→ **PROBLEM DESCRIPTION**:
Below are the records; give again exactly the lines from the one containing "Drop a widget" through the one containing "No greater command", leaving out pictures.

Start of PROVIDED MATERIAL

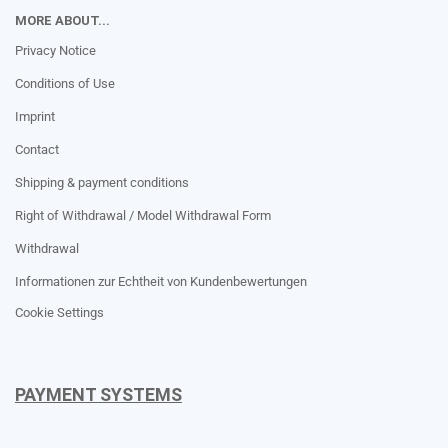
MORE ABOUT...
Privacy Notice
Conditions of Use
Imprint
Contact
Shipping & payment conditions
Right of Withdrawal / Model Withdrawal Form
Withdrawal
Informationen zur Echtheit von Kundenbewertungen
Cookie Settings
PAYMENT SYSTEMS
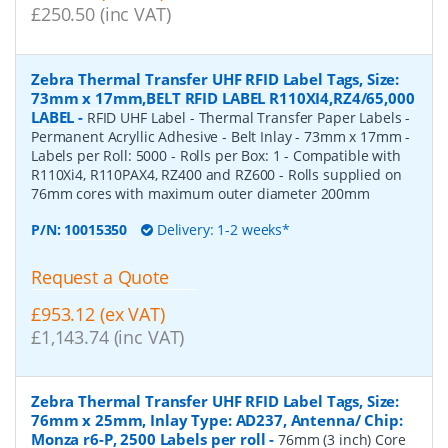
£250.50 (inc VAT)
Zebra Thermal Transfer UHF RFID Label Tags, Size:
73mm x 17mm,BELT RFID LABEL R110XI4,RZ4/65,000
LABEL
-
RFID UHF Label - Thermal Transfer Paper Labels -
Permanent Acryllic Adhesive - Belt Inlay - 73mm x 17mm -
Labels per Roll: 5000 - Rolls per Box: 1 - Compatible with
R110Xi4, R110PAX4, RZ400 and RZ600 - Rolls supplied on
76mm cores with maximum outer diameter 200mm
P/N:
10015350
Delivery: 1-2 weeks*
Request a Quote
£953.12 (ex VAT)
£1,143.74 (inc VAT)
Zebra Thermal Transfer UHF RFID Label Tags, Size:
76mm x 25mm, Inlay Type: AD237, Antenna/ Chip:
Monza r6-P, 2500 Labels per roll
-
76mm (3 inch) Core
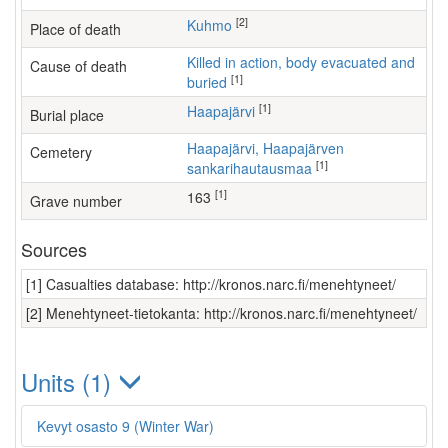
[2]
Kuhmo
Place of death
Killed in action, body evacuated and
Cause of death
[1]
buried
[1]
Haapajärvi
Burial place
Haapajärvi, Haapajärven
Cemetery
[1]
sankarihautausmaa
[1]
163
Grave number
Sources
[1] Casualties database: http://kronos.narc.fi/menehtyneet/
[2] Menehtyneet-tietokanta: http://kronos.narc.fi/menehtyneet/
Units (1)
Kevyt osasto 9 (Winter War)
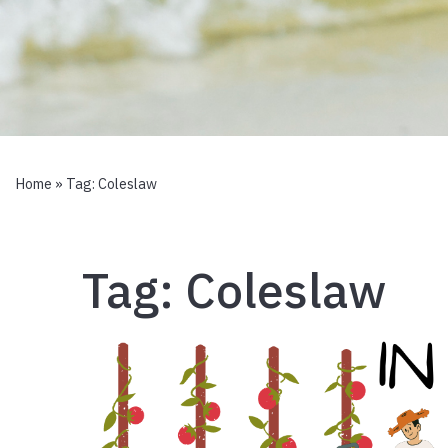
Home
» Tag:
Coleslaw
Tag:
Coleslaw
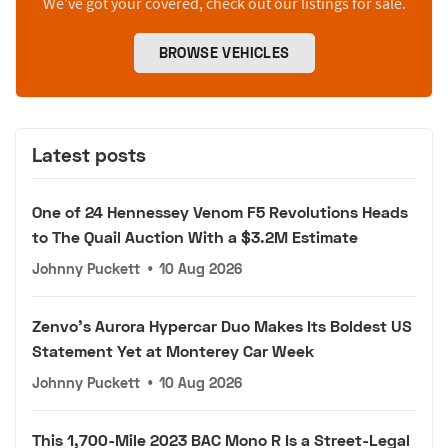
We’ve got your covered, check out our listings for sale.
BROWSE VEHICLES
Latest posts
One of 24 Hennessey Venom F5 Revolutions Heads
to The Quail Auction With a $3.2M Estimate
Johnny Puckett
•
10 Aug 2026
Zenvo's Aurora Hypercar Duo Makes Its Boldest US
Statement Yet at Monterey Car Week
Johnny Puckett
•
10 Aug 2026
This 1,700-Mile 2023 BAC Mono R Is a Street-Legal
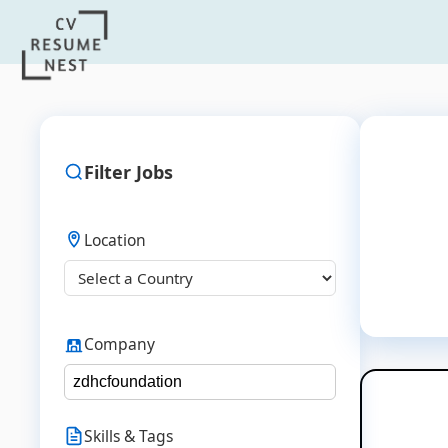
Filter Jobs
Location
Company
Skills & Tags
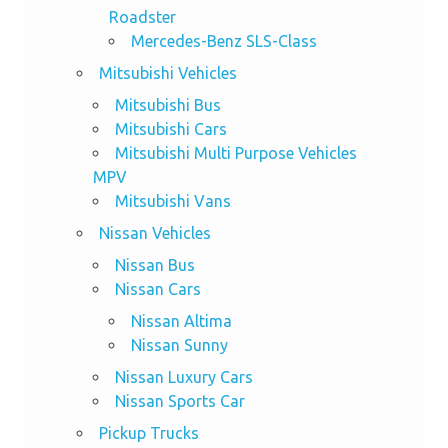
Roadster
Mercedes-Benz SLS-Class
Mitsubishi Vehicles
Mitsubishi Bus
Mitsubishi Cars
Mitsubishi Multi Purpose Vehicles
MPV
Mitsubishi Vans
Nissan Vehicles
Nissan Bus
Nissan Cars
Nissan Altima
Nissan Sunny
Nissan Luxury Cars
Nissan Sports Car
Pickup Trucks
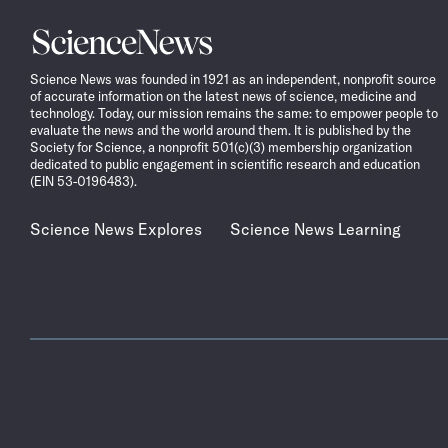
Science
News
Science News was founded in 1921 as an independent, nonprofit source
of accurate information on the latest news of science, medicine and
technology. Today, our mission remains the same: to empower people to
evaluate the news and the world around them. It is published by the
Society for Science, a nonprofit 501(c)(3) membership organization
dedicated to public engagement in scientific research and education
(EIN 53-0196483).
Science News Explores
Science News Learning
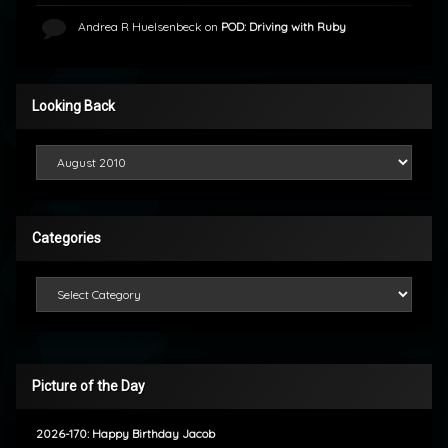
Andrea R Huelsenbeck
on
POD: Driving with Ruby
Looking Back
Looking Back
Categories
Categories
Picture of the Day
2026-170: Happy Birthday Jacob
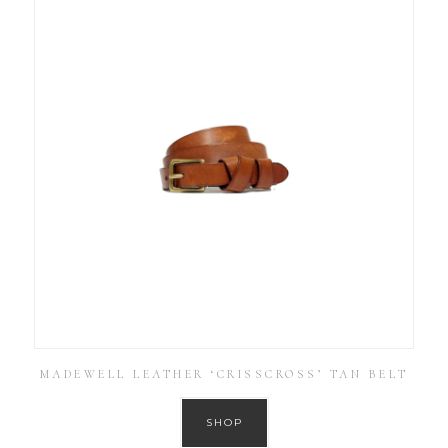
MADEWELL LEATHER ‘CRISSCROSS’ TAN BELT
SHOP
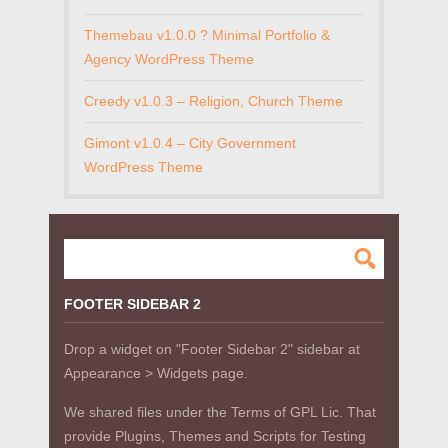
Themebau v1.0.0 ? Minimal Portfolio &
Agency WordPress Theme
Creedy v1.0.3 – Religion, Church Theme
Gimont v1.0.4 – City Government
WordPress Theme
FOOTER SIDEBAR 2
Drop a widget on "Footer Sidebar 2" sidebar at
Appearance > Widgets page.
We shared files under the Terms of GPL Lic. That
provide Plugins, Themes and Scripts for Testing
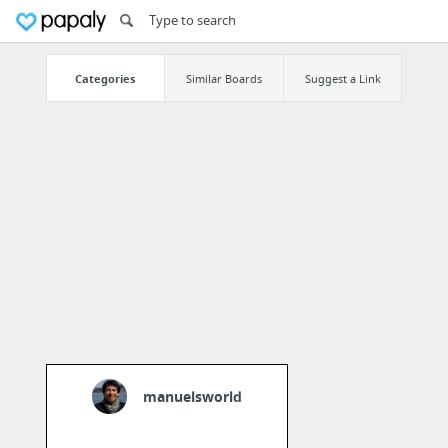
Categories
Similar Boards
Suggest a Link
manuelsworld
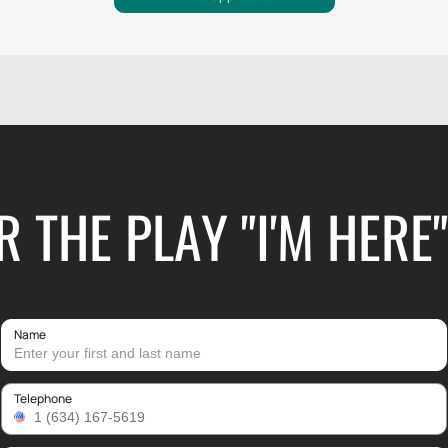
R THE PLAY "I'M HERE
Name
Telephone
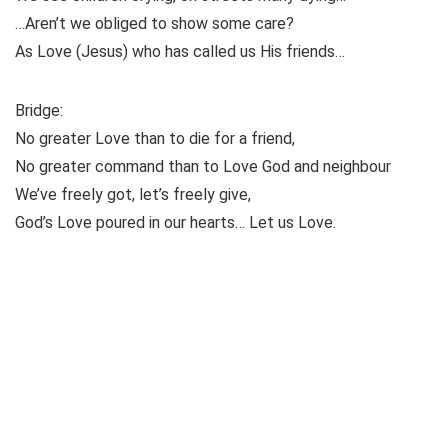
…Aren’t we obliged to show some care?
As Love (Jesus) who has called us His friends…
Bridge:
No greater Love than to die for a friend,
No greater command than to Love God and neighbour
We’ve freely got, let’s freely give,
God’s Love poured in our hearts… Let us Love.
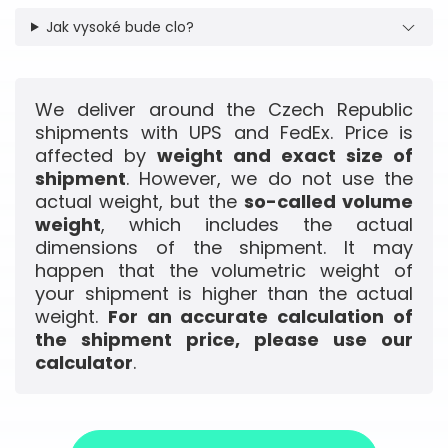
Jak vysoké bude clo?
We deliver around the Czech Republic
shipments with UPS and FedEx. Price is
affected by
weight and exact size of
shipment
. However, we do not use the
actual weight, but the
so-called volume
weight
, which includes the actual
dimensions of the shipment. It may
happen that the volumetric weight of
your shipment is higher than the actual
weight.
For an accurate calculation of
the shipment price, please use our
calculator
.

End of PROVIDED MATERIAL

→ **EXPECTED ANSWER**:
Drop a widget on "Footer Sidebar 2" sidebar at
Appearance > Widgets page.
We shared files under the Terms of GPL Lic. That
provide Plugins, Themes and Scripts for Testing
Categories
Similar Boards
Suggest a Link
manuelsworld
R THE PLAY "I'M HERE
Name
Telephone
…Aren’t we obliged to show some care?
As Love (Jesus) who has called us His friends…
Bridge:
No greater Love than to die for a friend,
No greater command than to Love God and neighbour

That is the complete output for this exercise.